Costa Rica : Le HCR demande une révision du projet de la nouvelle loi sur l'immigration

Points de presse, 12 août 2005

Ceci est un résumé des déclarations du porte-parole du HCR Jennifer Pagonis à qui toute citation peut être attribuée lors de la conférence de presse du 12 août 2005 au Palais des Nations à Genève.

L'UNHCR est préoccupé de l'impact de la nouvelle loi sur l'immigration qui va être adoptée au Costa Rica sur les réfugiés et demandeurs d'asile et appelle les législateurs costa-ricains à revoir des parties décisives de ce projet de loi.

La proposition de loi ne contient aucune définition de ce qu'est un réfugié tel que défini dans la Convention de 1951, dont le Costa Rica est signataire, et il ne figure aucune référence au principe clé de non-refoulement bien que ce principe soit mentionné dans la Constitution du Costa Rica. La proposition de loi fait également état de raisons injustifiées pour retirer le statut de réfugié contrairement à l'esprit de la Convention de 1951 par exemple, les sanctions entraînant le retrait du statut de réfugié seront automatiquement appliquées à d'autres membres de la famille sans prendre en considération leur besoin individuel de protection.
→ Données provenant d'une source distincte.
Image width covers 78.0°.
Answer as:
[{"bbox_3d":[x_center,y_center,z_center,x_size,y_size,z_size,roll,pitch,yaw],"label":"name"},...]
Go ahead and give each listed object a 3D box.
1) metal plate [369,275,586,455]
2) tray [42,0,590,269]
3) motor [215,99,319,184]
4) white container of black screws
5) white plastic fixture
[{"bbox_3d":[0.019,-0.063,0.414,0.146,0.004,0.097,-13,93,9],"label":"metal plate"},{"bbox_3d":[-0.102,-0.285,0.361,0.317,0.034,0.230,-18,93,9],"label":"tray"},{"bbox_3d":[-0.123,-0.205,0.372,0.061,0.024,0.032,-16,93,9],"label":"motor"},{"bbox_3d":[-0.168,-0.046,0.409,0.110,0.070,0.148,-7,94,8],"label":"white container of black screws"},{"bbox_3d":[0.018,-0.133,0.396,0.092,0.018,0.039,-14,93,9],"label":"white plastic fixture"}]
Enfin, la proposition de loi ne garantit pas aux réfugiés le droit au travail. Bien que le droit au travail soit respecté en pratique par les autorités du Costa Rica, un tel droit devrait faire partie de n'importe quelle nouvelle loi pour permettre aux réfugiés d'assurer leur subsistance dans la société locale sans constituer un fardeau inutile au gouvernement.

L'UNHCR reconnaît la nécessité de moderniser la législation du Costa Rica pour refléter les nouvelles réalités des vagues de migration, dont le trafic des personnes et les trafiquants de migrants ainsi que les véritables changements dans les mouvements de réfugiés. En nous basant sur notre mandat de protection et sur notre compétence technique, nous avions conseillé le gouvernement ces dernières années sur l'élaboration de la nouvelle loi. Nous continuerons de même dans l'espoir que la nouvelle législation sur l'asile et l'immigration protégera les droits des personnes qui sont en danger pour trouver la sécurité dans d'autres pays tel que stipulé par le droit international des réfugiés.

Nous reconnaissons et apprécions la tradition du Costa Rica de recevoir des demandeurs d'asile et des réfugiés, plus particulièrement lors des conflits en Amérique centrale dans les années 1980 et leur hospitalité actuelle pour un très grand nombre de réfugiés colombiens. Toutefois, nous pensons que certains articles de la proposition de loi sont restrictifs et contraires à l'esprit de la Convention de 1951 pour les réfugiés. Cela pourrait mener à une exacerbation du climat déjà tendu à l'égard des demandeurs d'asile et des réfugiés dans le pays. Nous pressons le gouvernement du Costa Rica de mettre en application une nouvelle loi qui traite des questions de l'immigration auxquels le pays fait face et en même temps qui respecte l'engagement du pays en matière de droit de l'homme.